IMF: world economy on verge of collapse
The International Monetary Fund warns that the risk of economic collapse is increasing, so we need to take immediate measures to stimulate demand.
The International Monetary Fund's first deputy managing director, David Lipton, said at the National Association for Business Economics session that the global economy is in a "really difficult position" now.
According to him, the authorities need to act urgently to give an adequate response to the economic slowdown and the new threats arising due to volatile financial markets. "Now is the time to decisively support economic activity and put the global economy on a sounder footing," Interfax cited Lipton as saying.
A sharp retrenchment in global capital and trade flows is one of the warning signs.
The fund's fears are confirmed by statistical data from China. According to the main customs administration of the country, exports in February fell 25.4% in dollar terms year-over-year, compared with a drop of 11.2% in January. The decline was the largest since the beginning of 2009. Imports also declined, falling 13.8% last month, the agency reported, compared with an 18.8% drop in January.
Lipton notes that the world economy is in a critical condition: a new recession may become a reality if politicians don't stimulate demand.
The chairman of the Duma Committee on Economic Policy, Innovation and Entrepreneurship Development, Anatoly Aksakov, noted in an interview with a correspondent of Vestnik Kavkaza that the IMF is based on outdated approaches of the development of the world economy. "Let me remind you that the United States, European Union, Japan and China have pursued a policy of quantitative easing aimed at stimulating demand. It has been implemented since 2008, but did not give the desired result," Anatoly Aksakov said.
According to him, it requires more systematic steps, which allow to update the structure of the world economy. "The policy to stimulate demand, which was carried out by the Western countries, on the contrary, helps obsolete technologies to survive, hampering development. Quantitative easing measures have not had the desired effect, as the demand in old technologies is maintained at the same level," the deputy explained.
As a result, Anatoly Aksakov said, the world economy is in a state of stagnation now.

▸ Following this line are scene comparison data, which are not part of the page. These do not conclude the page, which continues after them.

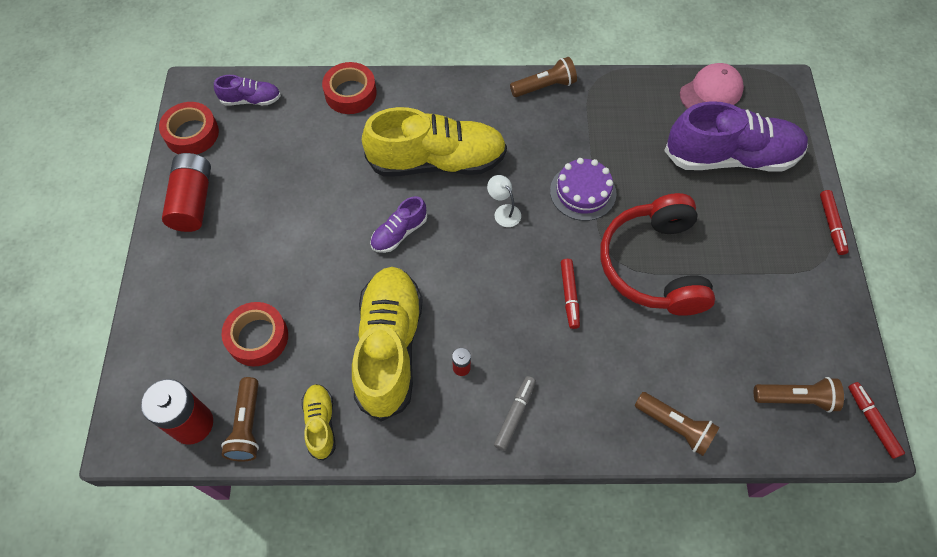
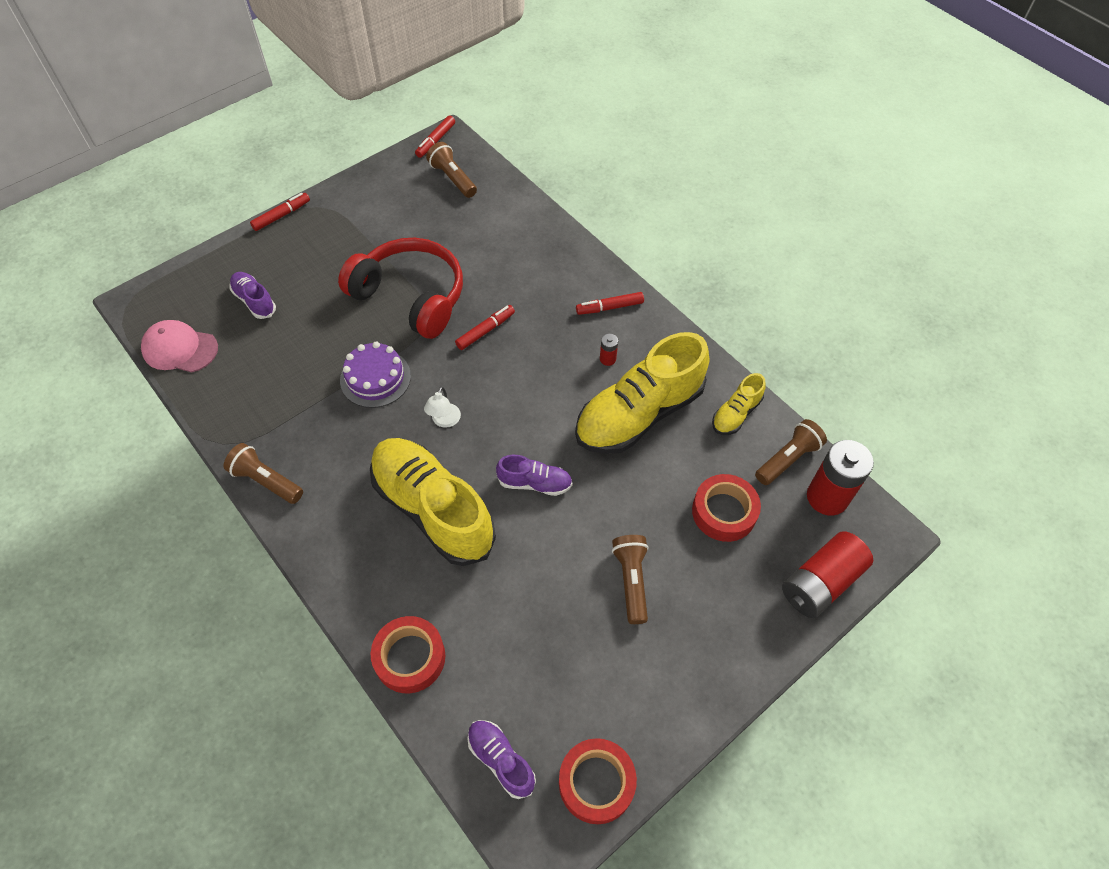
camera: 130 degrees left, 5 degrees down
red battery [162,153,211,232] -> red battery moved to [782,531,873,618]
grey marker [494,376,536,451] -> red marker [576,292,644,315]
red headphones [600,193,715,316] -> red headphones turned 105 degrees counterclockwise [338,238,463,339]
brown flashlight [635,392,720,456] -> brown flashlight moved to [612,535,649,624]
purple shoe [664,101,808,172] -> purple shoe [229,272,276,319], size x0.47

And Russia has a chance to take the lead. "For us, consumer demand is a good thing, because we are not an industrialized country. Now, together with the rest of the world, we are entering a new technological order and we can overcome the huge gap in technological development, developing it on a par with other countries," the chairman of the Duma Committee on Economic Policy, Innovation and Entrepreneurship Development concluded.
The Chairman of the Board of the National Currency Association (NCA), Dmitry Piskulov, in his turn, pointed out that the issues of stimulating aggregate demand are related to the economic and theoretical field. "Demand on the part of both groups causes an increasing demand for engineering products and various services, and, respectively, economic growth. Indeed, now we see a reduction in aggregate demand, mainly due to the fact that China's demand for raw materials, industrial and transportation services declined and there is a zero economic growth in many countries," Piskulov agreed with Aksakov.
"Everyone has household appliances, electronics, automobiles, apartments. Basic needs are met. In this situation, we see low demand and a relatively high supply of goods at the background of a high competition. In fact, this is an economic crisis. For the past two decades China has been the engine of economic growth, not only for his country but for the whole world economy," the expert said.
He also pointed to the need to change the world's economic model. "A new paradigm, based either on new technologies and sources of growth, could be the way out. State demand could support the current economic model in the case of moderate demand from the population. In Russia, in my opinion, it would be an effective mechanism for increasing the demand for products of various industries," Dmitry Piskulov believes.